(EXERCISE INPUTS begins)
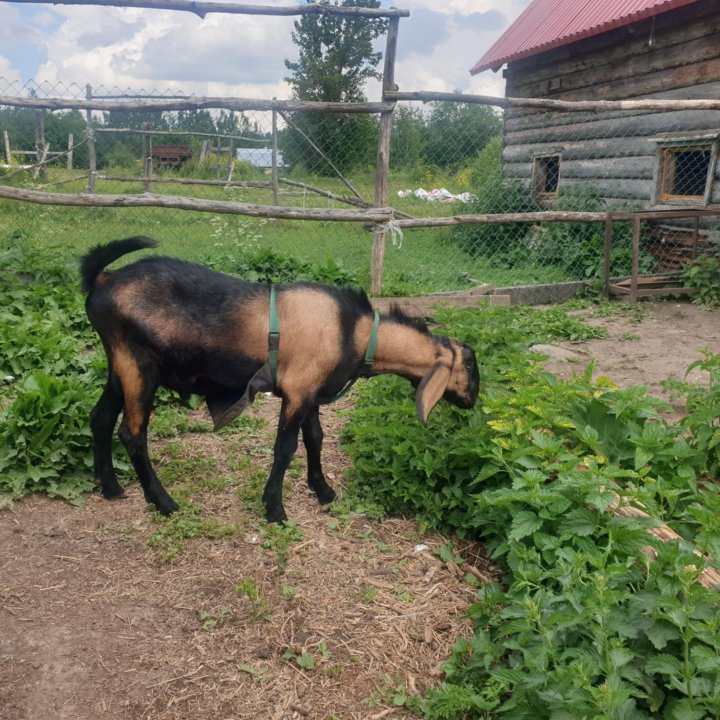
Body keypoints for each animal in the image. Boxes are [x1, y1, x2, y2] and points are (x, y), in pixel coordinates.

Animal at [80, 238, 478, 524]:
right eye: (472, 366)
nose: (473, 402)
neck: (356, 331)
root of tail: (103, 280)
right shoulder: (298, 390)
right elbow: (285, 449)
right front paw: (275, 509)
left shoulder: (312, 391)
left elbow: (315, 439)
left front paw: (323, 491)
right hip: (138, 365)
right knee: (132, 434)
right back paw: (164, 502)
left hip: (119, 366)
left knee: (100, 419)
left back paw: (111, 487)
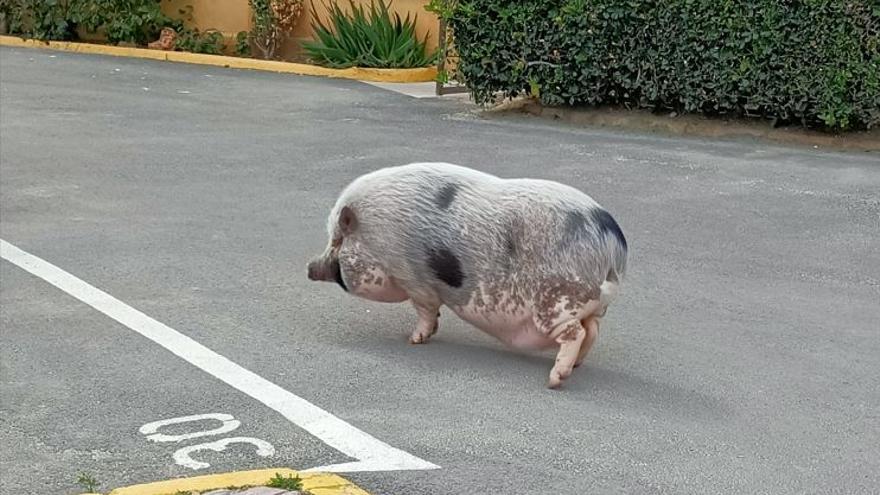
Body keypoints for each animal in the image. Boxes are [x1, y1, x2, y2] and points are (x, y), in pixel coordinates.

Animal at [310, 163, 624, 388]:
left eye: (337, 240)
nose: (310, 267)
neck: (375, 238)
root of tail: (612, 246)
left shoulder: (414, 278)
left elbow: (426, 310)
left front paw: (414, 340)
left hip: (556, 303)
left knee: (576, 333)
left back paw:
(EXERCISE INPUTS ends)
(EXERCISE INPUTS begins)
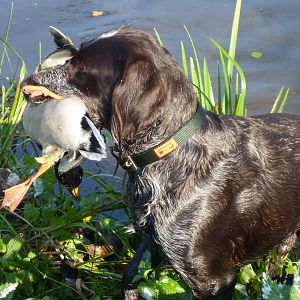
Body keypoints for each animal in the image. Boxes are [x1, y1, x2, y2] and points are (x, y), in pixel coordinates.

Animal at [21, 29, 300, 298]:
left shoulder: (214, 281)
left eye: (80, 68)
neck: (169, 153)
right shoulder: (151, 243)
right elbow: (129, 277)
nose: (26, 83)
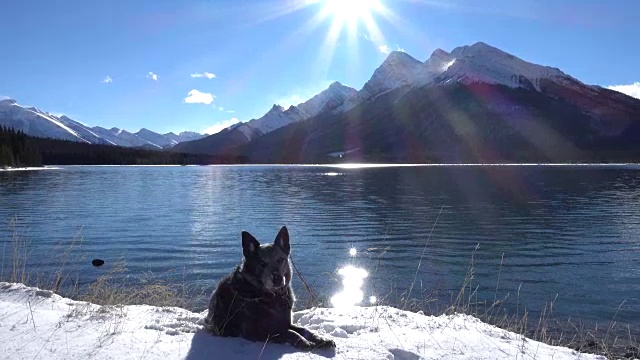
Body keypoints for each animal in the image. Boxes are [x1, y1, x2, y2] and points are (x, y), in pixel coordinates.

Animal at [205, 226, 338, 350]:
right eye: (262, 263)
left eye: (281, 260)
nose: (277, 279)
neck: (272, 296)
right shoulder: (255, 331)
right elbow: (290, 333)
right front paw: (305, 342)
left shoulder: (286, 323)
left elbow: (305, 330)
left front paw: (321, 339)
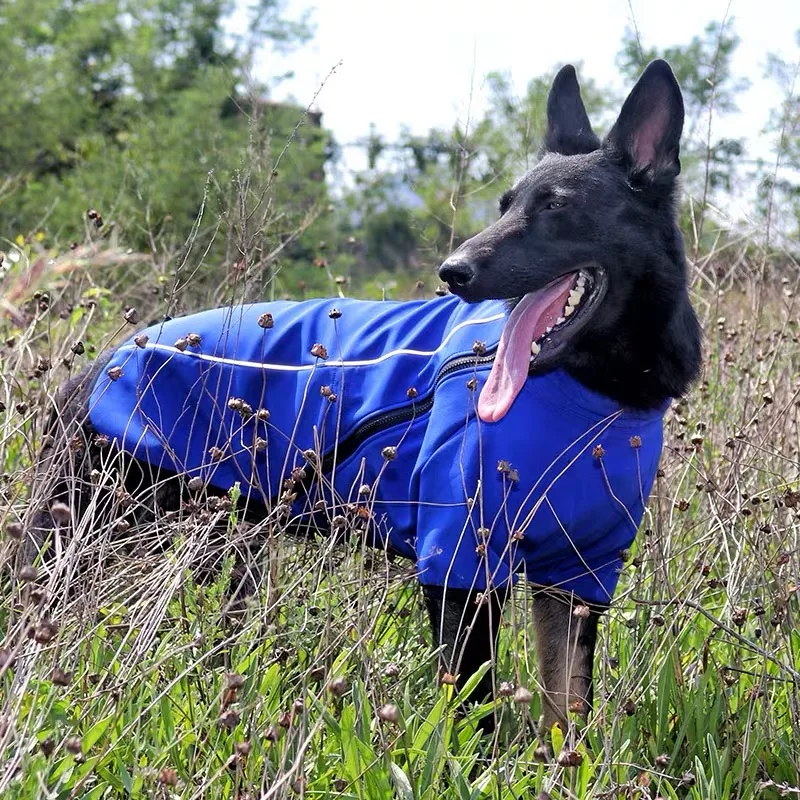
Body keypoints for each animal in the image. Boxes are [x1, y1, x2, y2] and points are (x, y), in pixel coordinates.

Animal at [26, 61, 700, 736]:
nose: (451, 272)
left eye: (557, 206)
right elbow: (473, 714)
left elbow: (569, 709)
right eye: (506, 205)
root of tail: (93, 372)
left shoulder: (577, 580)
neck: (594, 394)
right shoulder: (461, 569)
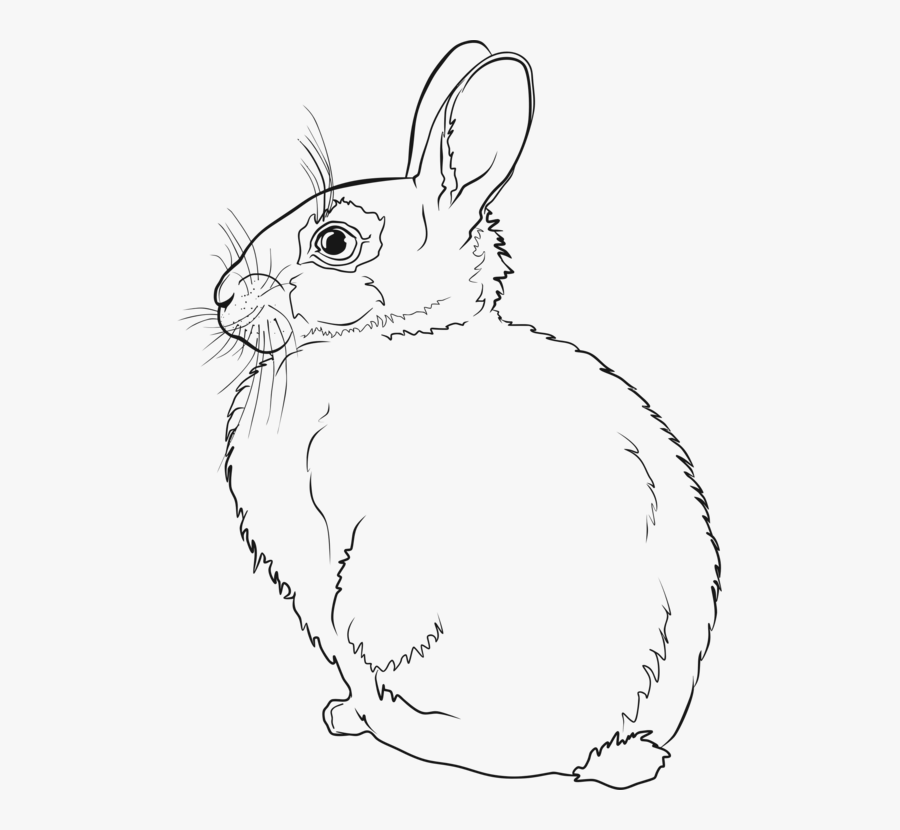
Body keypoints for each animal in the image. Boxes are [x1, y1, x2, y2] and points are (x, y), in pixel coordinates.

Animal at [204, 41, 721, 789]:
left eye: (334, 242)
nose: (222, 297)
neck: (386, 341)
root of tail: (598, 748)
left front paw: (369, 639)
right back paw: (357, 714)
(EXERCISE INPUTS ends)
HOW TO COMPLETE THIS TASK =>
Scan the material above for the string "back", returning each line that contains it.

OUTPUT FOR THIS EXERCISE =>
right back paw: (164, 502)
left back paw: (111, 487)
left back paw:
right back paw: (357, 714)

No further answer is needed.